I think this is addressed by my definition of "weird" above.

>>> Why should this case be forbidden?
>>
>> Because it is impossible to distinguish it from the
>> wrongly-deliminated case that I described, which leads to the bugs I
>> described.
> [...]
>
>
> But that case is just a typo, like it would be without any "_".

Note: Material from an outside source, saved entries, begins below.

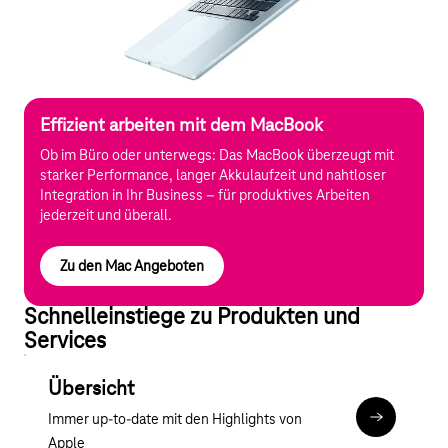
Effizient arbeiten mit dem MacBook
Ob im Büro oder unterwegs: Das MacBook überzeugt mit
starker Performance, langer Akkulaufzeit und nahtloser
Integration in Ihr Business – für produktives Arbeiten
jederzeit und überall.
Zu den Mac Angeboten
Schnelleinstiege zu Produkten und
Services
Übersicht
Immer up-to-date mit den Highlights von
Zu Apple B
Apple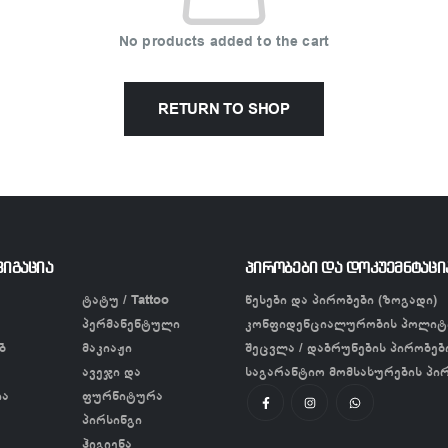
No products added to the cart
RETURN TO SHOP
ვიგაცია
პირობები და დოკუემნტაცი
ტატუ / Tattoo
წესები და პირობები (ზოგადი)
პერმანენტული
კონფიდენციალურობის პოლიტ
ბ
მაკიაჟი
შეცვლა / დაბრუნების პირობებ
ავეჯი და
საგარანტიო მომსახურების პი
ია
ფურნიტურა
პირსინგი
ჰიგიენა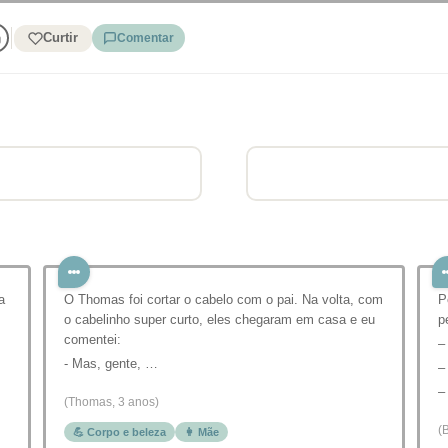
Curtir
Comentar
a
O Thomas foi cortar o cabelo com o pai. Na volta, com
P
o cabelinho super curto, eles chegaram em casa e eu
p
comentei:
–
- Mas, gente, …
–
–
(Thomas, 3 anos)
(
💪 Corpo e beleza
👩 Mãe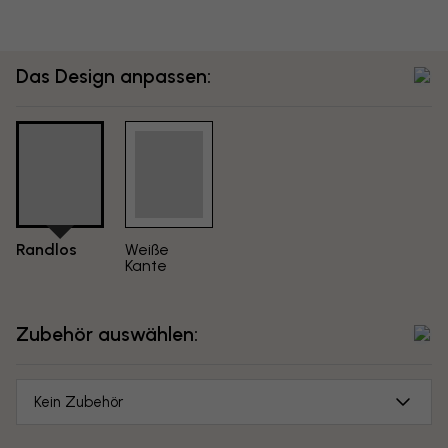
Das Design anpassen:
Randlos
Weiße
Kante
Zubehör auswählen:
Kein Zubehör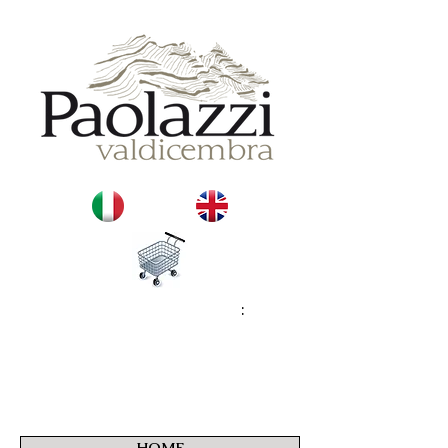
:
HOME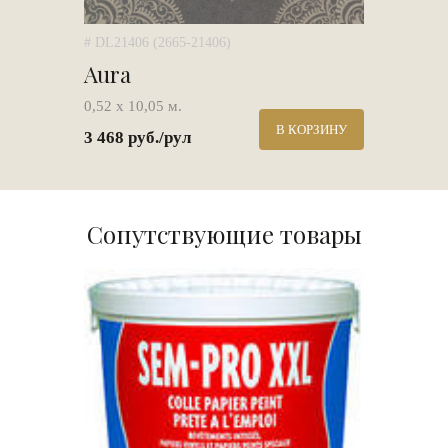
# DL21406 (2665-21406)
Aura
0,52 х 10,05 м.
В КОРЗИНУ
3 468 руб./рул
Сопутствующие товары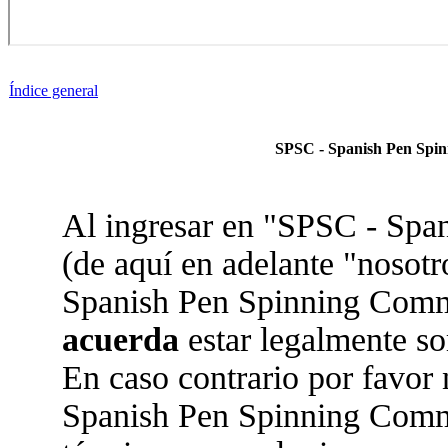
Índice general
SPSC - Spanish Pen Spin
Al ingresar en "SPSC - Sp
(de aquí en adelante "nosotr
Spanish Pen Spinning Commun
acuerda
estar legalmente so
En caso contrario por favor 
Spanish Pen Spinning Comm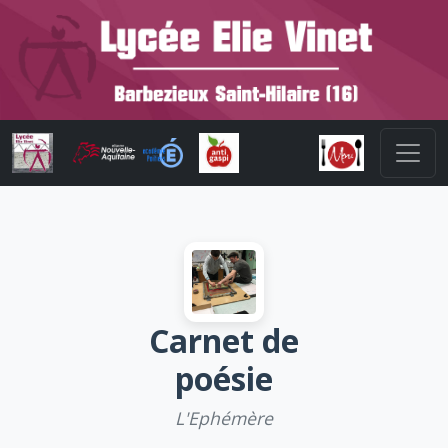
Carnet de
poésie
L'Ephémère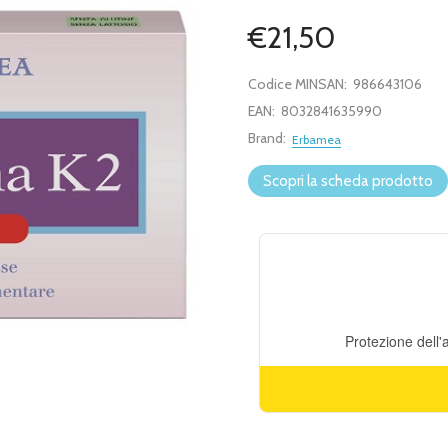
€21,50
Codice MINSAN:
986643106
EAN:
8032841635990
Brand:
Erbamea
Scopri la scheda prodotto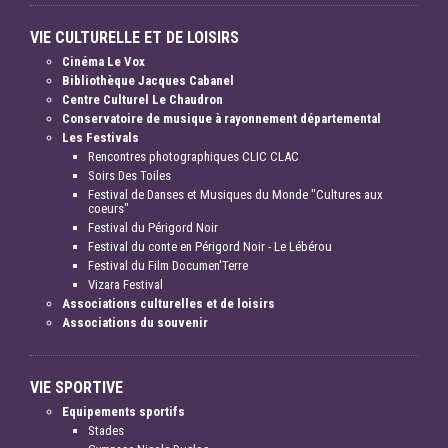
VIE CULTURELLE ET DE LOISIRS
Cinéma Le Vox
Bibliothèque Jacques Cabanel
Centre Culturel Le Chaudron
Conservatoire de musique à rayonnement départemental
Les Festivals
Rencontres photographiques CLIC CLAC
Soirs Des Toiles
Festival de Danses et Musiques du Monde "Cultures aux
coeurs"
Festival du Périgord Noir
Festival du conte en Périgord Noir - Le Lébérou
Festival du Film Documen'Terre
Vizara Festival
Associations culturelles et de loisirs
Associations du souvenir
VIE SPORTIVE
Equipements sportifs
Stades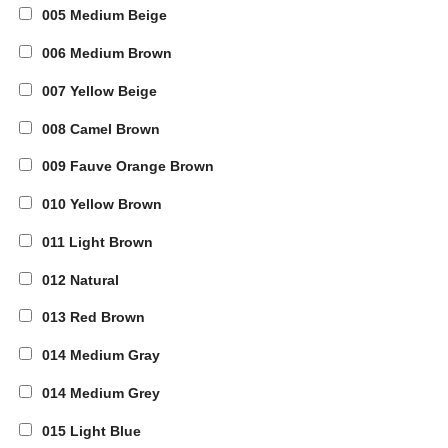
005 Medium Beige
006 Medium Brown
007 Yellow Beige
008 Camel Brown
009 Fauve Orange Brown
010 Yellow Brown
011 Light Brown
012 Natural
013 Red Brown
014 Medium Gray
014 Medium Grey
015 Light Blue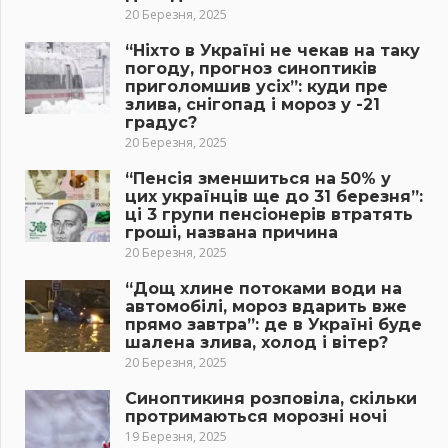
20 Березня, 2025
“Ніхто в Україні не чекав на таку
погоду, прогноз синоптиків
приголомшив усіх”: куди пре
злива, снігопад і мороз у -21
градус?
20 Березня, 2025
“Пенсія зменшиться на 50% у
цих українців ще до 31 березня”:
ці 3 групи пенсіонерів втратять
гроші, названа причина
20 Березня, 2025
“Дощ хлине потоками води на
автомобілі, мороз вдарить вже
прямо завтра”: де в Україні буде
шалена злива, холод і вітер?
20 Березня, 2025
Синоптикиня розповіла, скільки
протримаються морозні ночі
19 Березня, 2025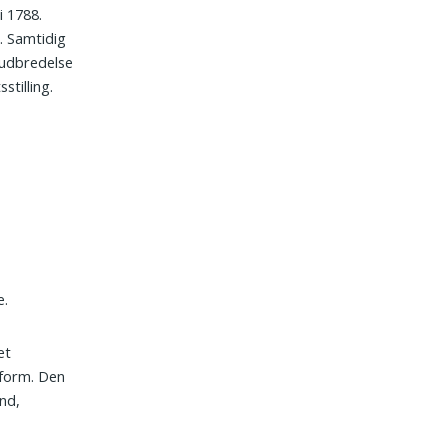
i 1788.
. Samtidig
 udbredelse
tilling.
e.
et
 form. Den
nd,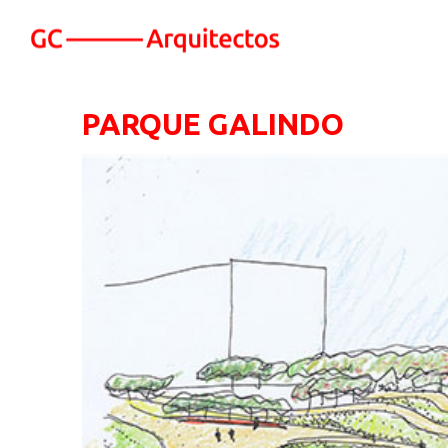
PARQUE GALINDO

I don't understand. Wouldn't it be better to have a syntax where it is 
harder to make typos?

> For some rsearch it might make sense to delimit those digits which
> are officially rounded in a setting from those which might be rounded.
>
> like
>
>     4.526829898
>    vs.
>     4.5_26829898
>    vs.
>     4.52_6829898
>
> and so on.
>
> So, even you have a floating point value with 9 digits after the
> decimal point, if you have a case where your official rounding
> is one or two digits, but you have to use the correct value,
> you could clarify this in the code.

This could also be done, by, e.g., defining a new type with explicit 
coercions:

module Two_dp_float : sig
  val of_float : float -> t
  val to_float : t -> float
end = struct
  type t = float
  let of_float x = x
  let to_float x = x
end

This actually enforces that you get the notation right in your code, 
rather than with the underscores, where you could typo and put the 
underscore too far right, or forget to put them in all together.

But more generally, I think it is worth more, in terms of bugs saved, 
to restrict the syntax versus allowing these infrequently-used cases.

>>> For Hex it might also make sense to have it all two characters.
>>>
>>> If the rule would be only all 4 characters, that would be bad.
>>
>> Sure, this seems okay.
>
> Too late, if the four-digit rule would have been implemented before the
> (weird?) two-digit rule was asked by someone...

You're right, that would be a change that would probably break a lot of 
code. I claim my suggestion would not break much code.